Nonetheless, we persevered and through exhaustive effort were able to
comprehensively refute every allegation that the Monitoring Group placed
before us. We did so through official documentation, written rebuttals, and
oral arguments presented with the assistance of our U.S. attorneys. Now, with
the release of the Times story, we fear that our labors may have been in
vain. Indeed, the article leaves us deeply worried that this process may have
gone seriously awry, perhaps for reasons that neither concern us directly nor
are within our ability to fully grasp.
We are aware of the WFP's negative reaction to both the reported contents
of the SMG investigation and the unauthorized manner in which they were
publicized. We have also learned that other officials, both within the UN and
among a number of member governments, have expressed doubts about the
integrity of this process. In that vein, DEEQA welcomes enthusiastically any
independent UN or other third-party investigation of the Somalia WFP and will
fully cooperate with the expectation of definitively eliminating any concerns
about DEEQA. But for now, we feel compelled to bide our time and to ask
interested press to do the same while we clarify the situation with respect
to the anticipated Somalia Sanctions Committee report.

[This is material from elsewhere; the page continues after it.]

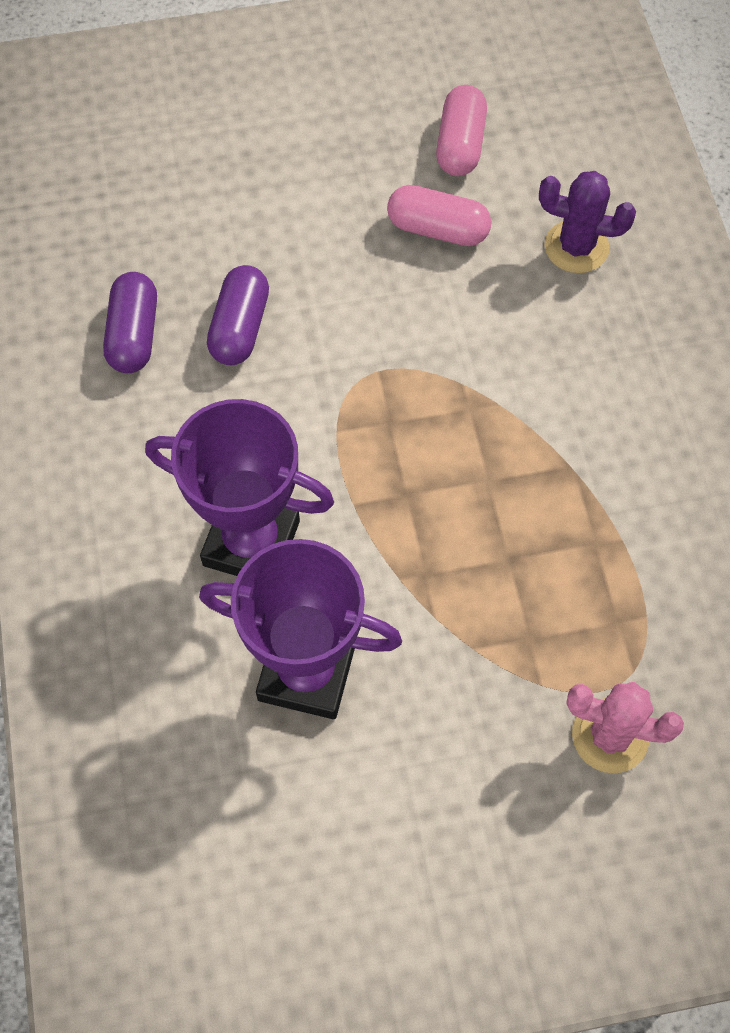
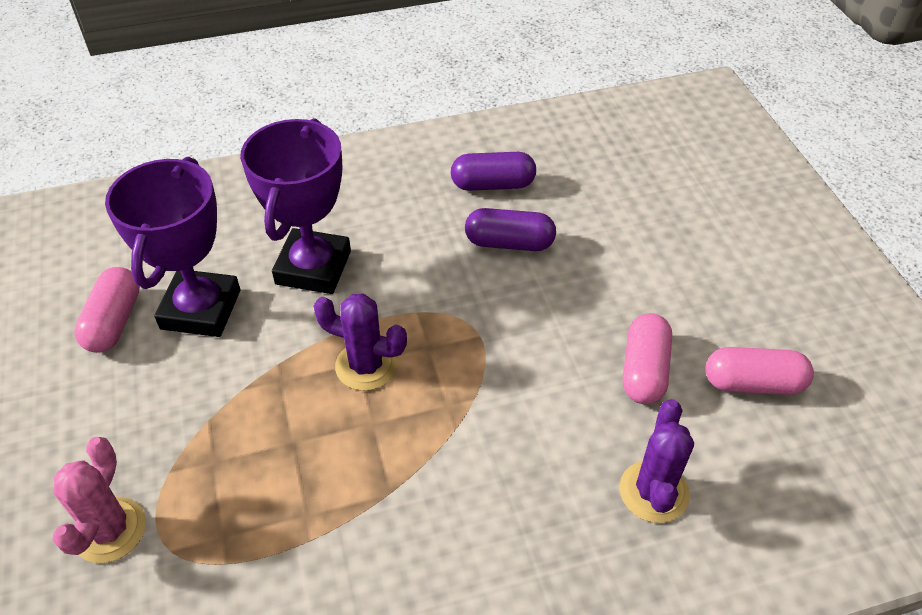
camera: 85 degrees right, 15 degrees down
(316, 779) = (114, 322): none -> pink capsule
(411, 485) = (366, 366): none -> purple cactus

Signed, Abdulkadir Nur CEO
About DEEQA
Founded in 1978, DEEQA is among the few companies that have operated in
Somalia throughout the period of the civil war. We specialize in construction
of roads, ports, airstrips, hospitals, irrigation systems and public
buildings, as well as water-well drilling. Our work force, which fluctuates
with projects, has reached as high as 10,000 people. DEEQA is the oldest and
most reliable partner supporting a range of international aid organizations
in Somalia. Food transport, including for the WFP, ADRA, ICRC, CARE and
UNICEF has been a principal activity of DEEQA for the past twenty years.